— Task statement —
Would you retype each record exactly as given?

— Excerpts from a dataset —
━━━━━━━━━━━━━━━━
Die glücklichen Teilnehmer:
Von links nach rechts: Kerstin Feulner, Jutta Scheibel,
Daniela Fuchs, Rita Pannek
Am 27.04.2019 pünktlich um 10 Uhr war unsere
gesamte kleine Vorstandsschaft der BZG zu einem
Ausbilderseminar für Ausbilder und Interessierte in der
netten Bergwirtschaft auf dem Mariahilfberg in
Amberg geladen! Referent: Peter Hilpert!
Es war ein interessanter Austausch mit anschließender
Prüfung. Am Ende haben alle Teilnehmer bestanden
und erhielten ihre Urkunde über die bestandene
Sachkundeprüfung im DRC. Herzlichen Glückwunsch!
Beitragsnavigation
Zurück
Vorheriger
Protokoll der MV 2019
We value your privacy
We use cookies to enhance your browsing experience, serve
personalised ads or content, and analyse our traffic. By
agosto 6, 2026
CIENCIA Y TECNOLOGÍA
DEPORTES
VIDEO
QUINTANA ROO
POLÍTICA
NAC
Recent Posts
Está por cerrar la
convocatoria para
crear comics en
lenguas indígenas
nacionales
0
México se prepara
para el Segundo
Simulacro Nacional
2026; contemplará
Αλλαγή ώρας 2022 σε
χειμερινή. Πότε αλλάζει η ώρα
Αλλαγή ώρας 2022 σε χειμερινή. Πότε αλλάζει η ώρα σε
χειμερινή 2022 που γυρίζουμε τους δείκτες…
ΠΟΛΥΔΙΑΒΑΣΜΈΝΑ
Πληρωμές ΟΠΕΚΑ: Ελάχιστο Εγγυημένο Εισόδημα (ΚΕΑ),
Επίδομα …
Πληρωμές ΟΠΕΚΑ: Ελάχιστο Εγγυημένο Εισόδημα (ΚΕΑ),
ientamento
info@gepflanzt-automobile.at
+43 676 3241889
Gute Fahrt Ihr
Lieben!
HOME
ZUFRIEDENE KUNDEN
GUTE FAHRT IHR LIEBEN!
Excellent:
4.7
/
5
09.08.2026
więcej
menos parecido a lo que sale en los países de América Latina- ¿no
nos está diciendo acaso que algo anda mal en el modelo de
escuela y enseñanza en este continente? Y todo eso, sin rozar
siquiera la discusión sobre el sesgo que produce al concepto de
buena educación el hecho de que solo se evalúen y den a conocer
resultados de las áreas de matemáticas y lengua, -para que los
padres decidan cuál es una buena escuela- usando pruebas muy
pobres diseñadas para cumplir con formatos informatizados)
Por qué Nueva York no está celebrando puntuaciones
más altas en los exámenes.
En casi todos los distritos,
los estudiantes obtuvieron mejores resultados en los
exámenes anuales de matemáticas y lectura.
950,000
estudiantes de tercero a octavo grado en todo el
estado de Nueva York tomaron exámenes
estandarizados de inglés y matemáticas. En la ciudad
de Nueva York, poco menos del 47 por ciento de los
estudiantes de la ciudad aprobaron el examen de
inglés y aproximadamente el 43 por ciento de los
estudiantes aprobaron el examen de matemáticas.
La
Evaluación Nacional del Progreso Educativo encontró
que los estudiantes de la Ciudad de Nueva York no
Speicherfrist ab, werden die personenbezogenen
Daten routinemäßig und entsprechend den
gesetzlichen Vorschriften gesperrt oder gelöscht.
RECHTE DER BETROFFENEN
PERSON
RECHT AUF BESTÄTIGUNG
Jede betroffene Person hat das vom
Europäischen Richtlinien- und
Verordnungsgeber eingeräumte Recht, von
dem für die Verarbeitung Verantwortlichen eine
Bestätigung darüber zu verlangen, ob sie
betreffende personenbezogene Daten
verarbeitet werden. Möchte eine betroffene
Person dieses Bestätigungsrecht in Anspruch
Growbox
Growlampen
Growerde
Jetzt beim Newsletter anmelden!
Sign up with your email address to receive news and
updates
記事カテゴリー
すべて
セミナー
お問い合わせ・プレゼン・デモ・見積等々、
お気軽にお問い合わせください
━━━━━━━━━━━━━━━━
— Reply to the exercise —
Die glücklichen Teilnehmer:
Von links nach rechts: Kerstin Feulner, Jutta Scheibel,
Daniela Fuchs, Rita Pannek
Am 27.04.2019 pünktlich um 10 Uhr war unsere
gesamte kleine Vorstandsschaft der BZG zu einem
Ausbilderseminar für Ausbilder und Interessierte in der
netten Bergwirtschaft auf dem Mariahilfberg in
Amberg geladen! Referent: Peter Hilpert!
Es war ein interessanter Austausch mit anschließender
Prüfung. Am Ende haben alle Teilnehmer bestanden
und erhielten ihre Urkunde über die bestandene
Sachkundeprüfung im DRC. Herzlichen Glückwunsch!
Beitragsnavigation
Zurück
Vorheriger
Protokoll der MV 2019
We value your privacy
We use cookies to enhance your browsing experience, serve
personalised ads or content, and analyse our traffic. By
agosto 6, 2026
CIENCIA Y TECNOLOGÍA
DEPORTES
VIDEO
QUINTANA ROO
POLÍTICA
NAC
Recent Posts
Está por cerrar la
convocatoria para
crear comics en
lenguas indígenas
nacionales
0
México se prepara
para el Segundo
Simulacro Nacional
2026; contemplará
Αλλαγή ώρας 2022 σε
χειμερινή. Πότε αλλάζει η ώρα
Αλλαγή ώρας 2022 σε χειμερινή. Πότε αλλάζει η ώρα σε
χειμερινή 2022 που γυρίζουμε τους δείκτες…
ΠΟΛΥΔΙΑΒΑΣΜΈΝΑ
Πληρωμές ΟΠΕΚΑ: Ελάχιστο Εγγυημένο Εισόδημα (ΚΕΑ),
Επίδομα …
Πληρωμές ΟΠΕΚΑ: Ελάχιστο Εγγυημένο Εισόδημα (ΚΕΑ),
ientamento
info@gepflanzt-automobile.at
+43 676 3241889
Gute Fahrt Ihr
Lieben!
HOME
ZUFRIEDENE KUNDEN
GUTE FAHRT IHR LIEBEN!
Excellent:
4.7
/
5
09.08.2026
więcej
menos parecido a lo que sale en los países de América Latina- ¿no
nos está diciendo acaso que algo anda mal en el modelo de
escuela y enseñanza en este continente? Y todo eso, sin rozar
siquiera la discusión sobre el sesgo que produce al concepto de
buena educación el hecho de que solo se evalúen y den a conocer
resultados de las áreas de matemáticas y lengua, -para que los
padres decidan cuál es una buena escuela- usando pruebas muy
pobres diseñadas para cumplir con formatos informatizados)
Por qué Nueva York no está celebrando puntuaciones
más altas en los exámenes.
En casi todos los distritos,
los estudiantes obtuvieron mejores resultados en los
exámenes anuales de matemáticas y lectura.
950,000
estudiantes de tercero a octavo grado en todo el
estado de Nueva York tomaron exámenes
estandarizados de inglés y matemáticas. En la ciudad
de Nueva York, poco menos del 47 por ciento de los
estudiantes de la ciudad aprobaron el examen de
inglés y aproximadamente el 43 por ciento de los
estudiantes aprobaron el examen de matemáticas.
La
Evaluación Nacional del Progreso Educativo encontró
que los estudiantes de la Ciudad de Nueva York no
Speicherfrist ab, werden die personenbezogenen
Daten routinemäßig und entsprechend den
gesetzlichen Vorschriften gesperrt oder gelöscht.
RECHTE DER BETROFFENEN
PERSON
RECHT AUF BESTÄTIGUNG
Jede betroffene Person hat das vom
Europäischen Richtlinien- und
Verordnungsgeber eingeräumte Recht, von
dem für die Verarbeitung Verantwortlichen eine
Bestätigung darüber zu verlangen, ob sie
betreffende personenbezogene Daten
verarbeitet werden. Möchte eine betroffene
Person dieses Bestätigungsrecht in Anspruch
Growbox
Growlampen
Growerde
Jetzt beim Newsletter anmelden!
Sign up with your email address to receive news and
updates
記事カテゴリー
すべて
セミナー
お問い合わせ・プレゼン・デモ・見積等々、
お気軽にお問い合わせください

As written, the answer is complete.